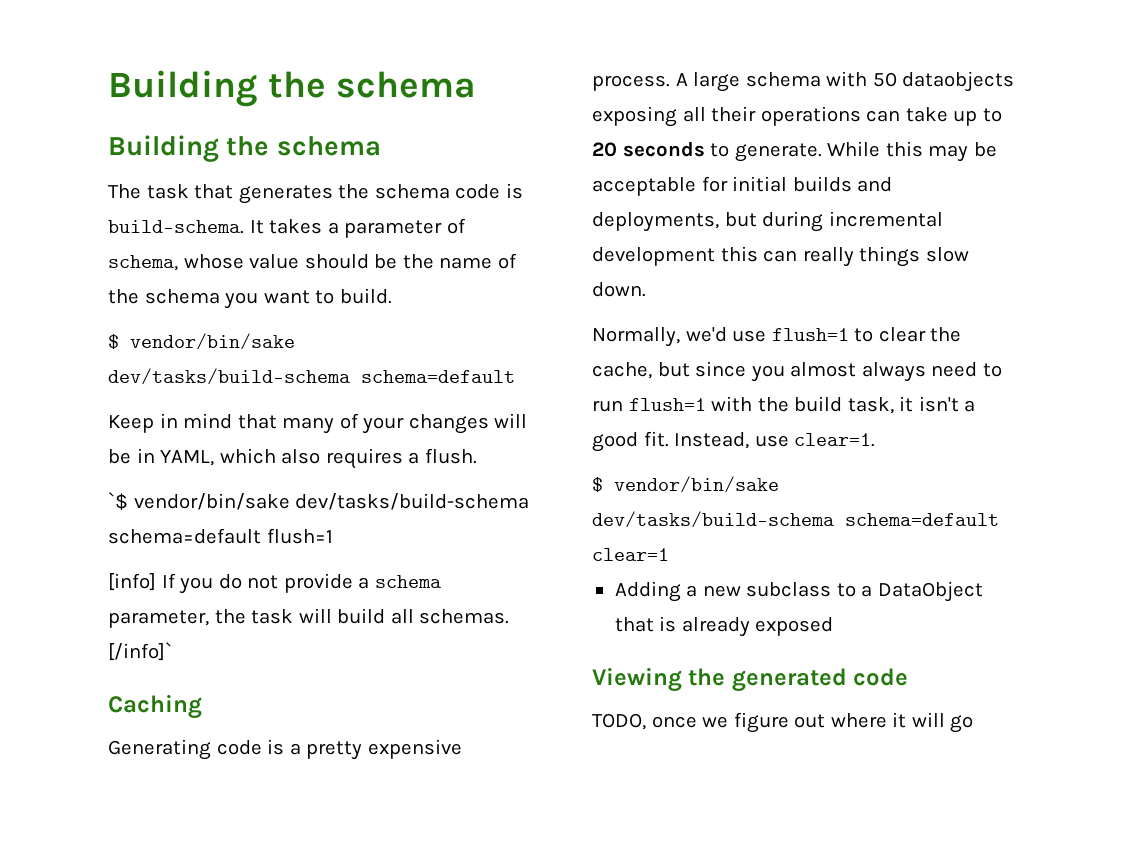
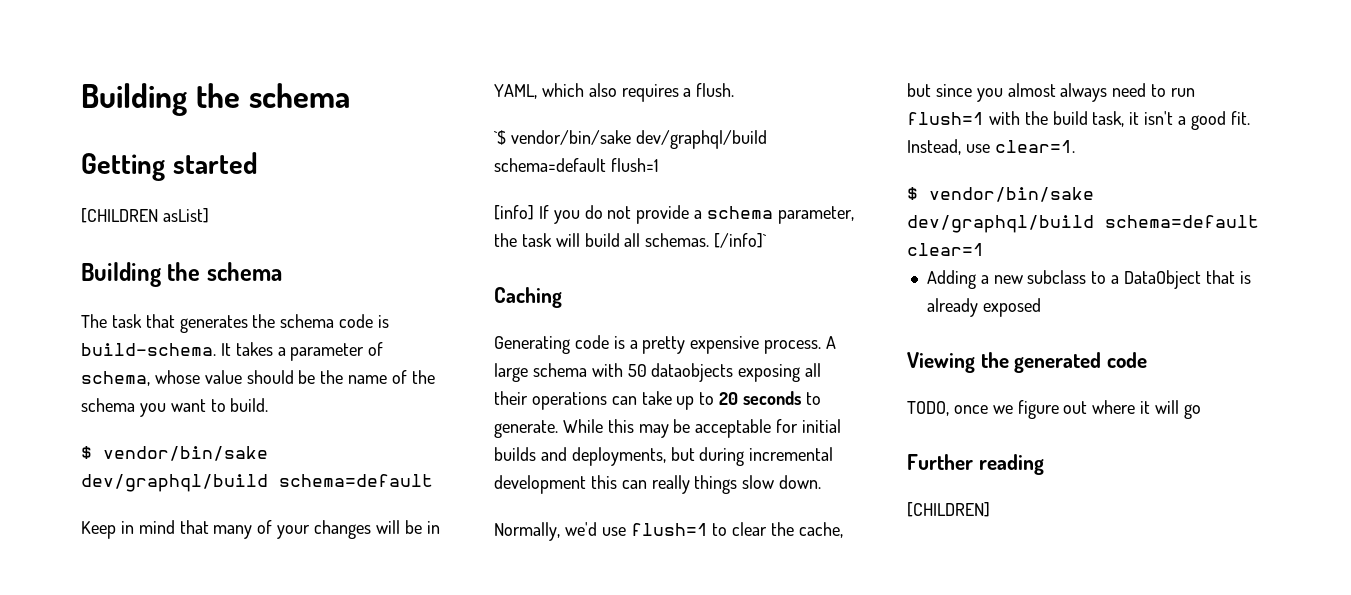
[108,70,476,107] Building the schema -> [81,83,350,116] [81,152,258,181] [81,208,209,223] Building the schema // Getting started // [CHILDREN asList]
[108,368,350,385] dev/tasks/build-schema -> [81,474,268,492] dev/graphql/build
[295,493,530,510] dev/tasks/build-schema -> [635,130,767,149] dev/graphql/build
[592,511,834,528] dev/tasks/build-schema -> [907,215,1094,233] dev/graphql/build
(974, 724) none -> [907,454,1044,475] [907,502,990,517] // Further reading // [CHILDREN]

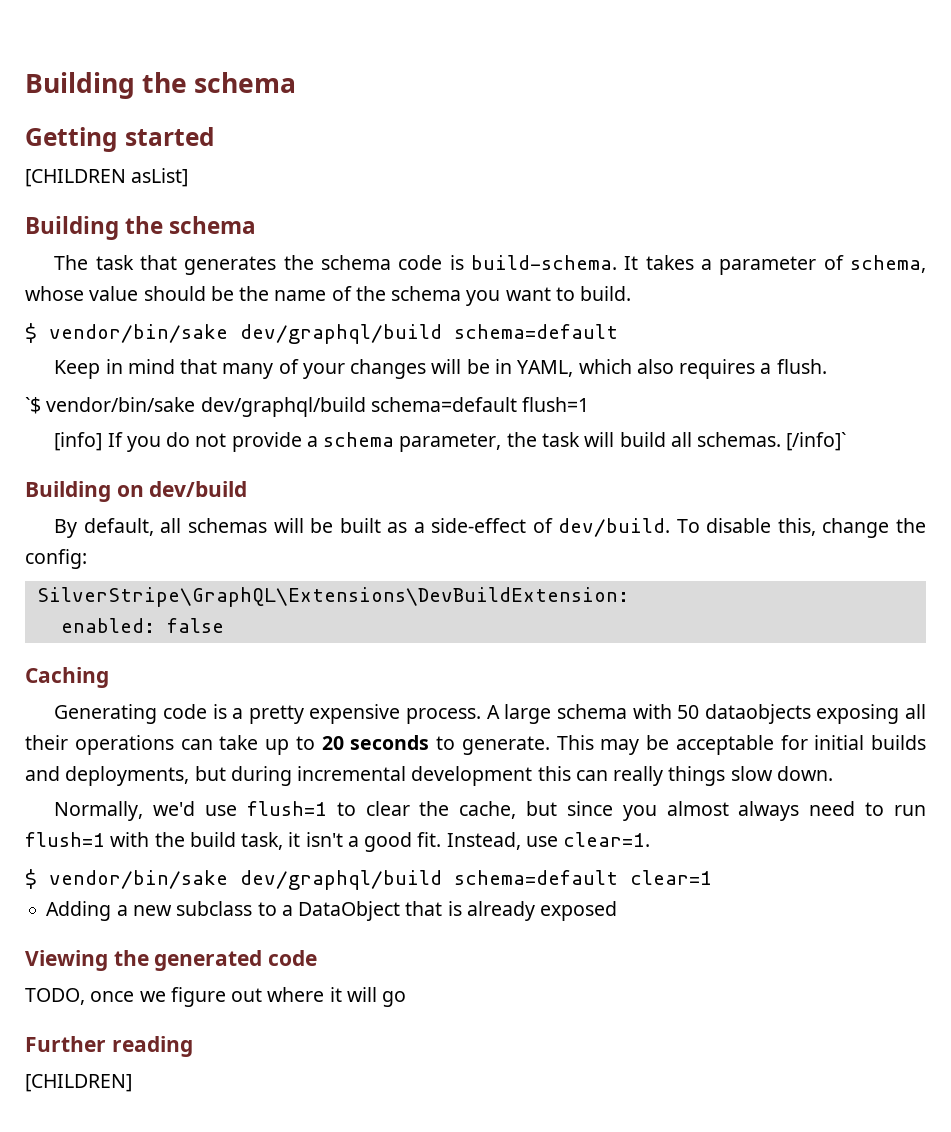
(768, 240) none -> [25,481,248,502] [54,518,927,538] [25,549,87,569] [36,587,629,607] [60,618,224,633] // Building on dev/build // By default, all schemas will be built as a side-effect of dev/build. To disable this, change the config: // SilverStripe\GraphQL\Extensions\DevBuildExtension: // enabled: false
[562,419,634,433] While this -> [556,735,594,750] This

> AIM OF THE TASK:
From the data above, work out how many lines hold "tasks". Answer with the number alone.

> THE COMPLETED TASK:
3